══ Text ══

I have embarked on Dry January again with a view to keep going until March (having succeeded last year, I dare to actually go public with my intention this year; too much confidence?), but I'm not sure that can constitute any sort of 'resolution', particularly as it won't last the full length of 2015 (the summer of 2014 taught me that)!

With a little time passed, I hope I have decided on three achievable resolutions for this year...

1. Read!

I'm preferably a writer, not a reader. But I love to lose myself in a book when the mood takes me, and with a lack of internet connection on my laptop preventing me from losing myself in iPlayer or Netflix instead, now is the perfect opportunity to set the ball rolling (and a book even awaits me on the pillow beside me for when I've finished writing)!

2. Look after myself. Rest.

This is something I've always prided myself in being good at, but I seem to have let it slip again this academic year, resulting in a 12-week-long cold. Finally rid of it, I'm determined to keep illness and fatigue at bay... wish me luck and expect far too many cat posts thanks to more weekends spent at home.

3. Set goals for money saving.

I'm ashamed to have two resolutions that I'm almost entirely sure I've had before, but I hope I've at least re-phrased them? I am and always will be a lover of spending, but I really need to prioritise where my money goes. Having had a wardrobe clearout at the weekend, clothes shopping is a looming temptation, but instead a new bed is top of my list, which I figure links nicely to resolution number 2? Already got my Sleep Tea for Christmas, now I just need somewhere as comfortable as my bed at home to lay my weary head!

I'm really very excited for 2015 because I came out of 2014 so happy and feeling very accomplished (not entirely sure why, but hey, I'll go with it) and I can only imagine that much more of the same is in store! 2015, let's do this!

Sunday, 30 November 2014

One woman's struggle with a train window

'Escaped to the country' for a spot of Christmas shopping when the mere thought of attempting it in London gave me severe palpatations.

I haven't visited Cambridge in such a long time, and I missed it. Just under 50 minutes on the train (and only 20 from my front door - train (I timed it, because I was late as ever)), I figured I could spend just as long travelling to various shopping areas in the capital, so a spontaneous decision was made!

Even more spontaneously, I text mother on the off chance that her and dad weren't already headed for an incredibly busy weekend, only to discover that their Saturday was also clear of any social events, so we arranged to meet!

After my panicking that I was going to be the last person to set foot on the train, probably as the doors were closing, despite waking at an unearthly time on a Saturday, I actually made it in good enough time to walk allll the way to the front so that I'd have less walking to do at the other end (genius).

The journey was beautiful; forgotten music from the depths of my SoundCloud in my ears, magical colours in the sky and a distant mist making for a very pretty vista. Directly opposite me sat a woman beneath an open window which shewas trying desperately to close to no avail, to my left (I sit sideways on trains; naughty) two suited men discussing photo shoots and football, and on the 4 seats in front of me, a middle aged lady with a foul mouth and a lacy jumper I'd probably wear too if I were 20 years older.

I arrived only fifteen minutes later than mum and dad, but already they had gone ahead and found a place for a hot drink. So I joined them, and we said our hellos, caught up on important events from the past week or so, and decided on a plan of action for the day!

Admittedly, on my last Christmas shopping excursion, I left feeling a strong sense of alliance to Norwich. I feel as if I might have actually written about it a year or two ago! I decided that Cambridge did not feel quite as festive as it should, and that the lack of independent shops made finding small and unique gifts quite difficult.

═══

Instructions –
**A.** Please copy from the post, word for word, the stretch from "The journey was" through "for the day!".
**B.** According to the post, how long did the cold last?

══ Stored rows ══

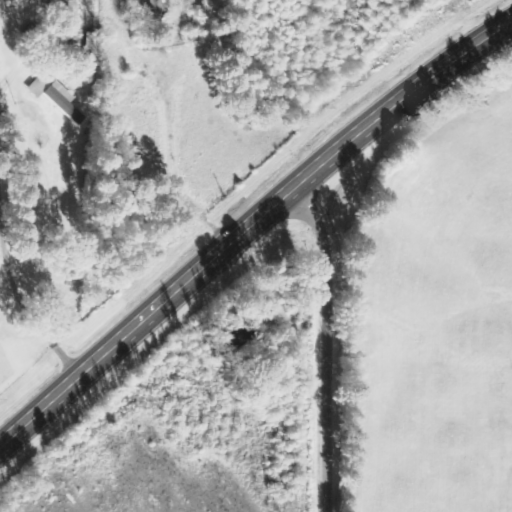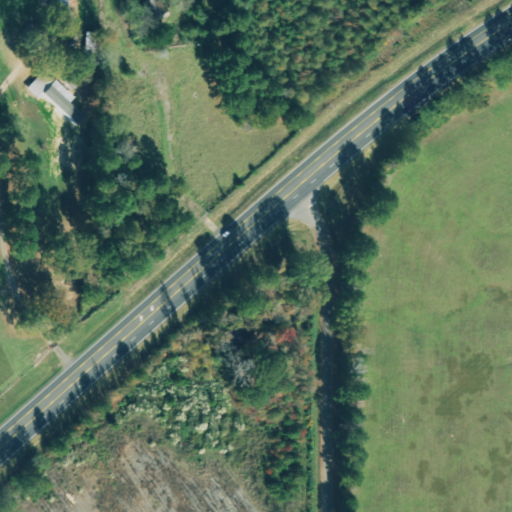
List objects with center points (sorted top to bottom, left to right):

═══
══ Stored rows ══

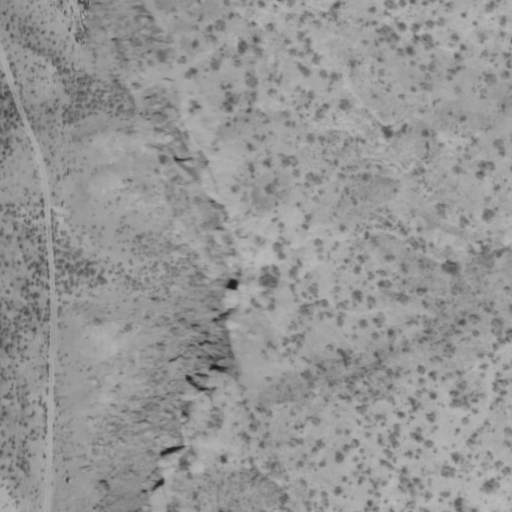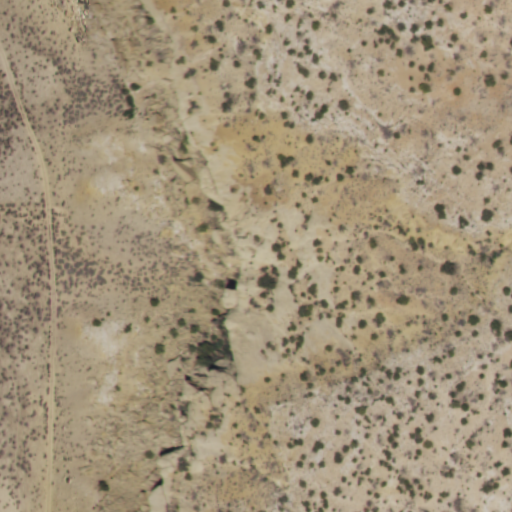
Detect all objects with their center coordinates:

═══

Worked solutions –
**A.**
The journey was beautiful; forgotten music from the depths of my SoundCloud in my ears, magical colours in the sky and a distant mist making for a very pretty vista. Directly opposite me sat a woman beneath an open window which shewas trying desperately to close to no avail, to my left (I sit sideways on trains; naughty) two suited men discussing photo shoots and football, and on the 4 seats in front of me, a middle aged lady with a foul mouth and a lacy jumper I'd probably wear too if I were 20 years older.

I arrived only fifteen minutes later than mum and dad, but already they had gone ahead and found a place for a hot drink. So I joined them, and we said our hellos, caught up on important events from the past week or so, and decided on a plan of action for the day!

**B.** 12 weeks.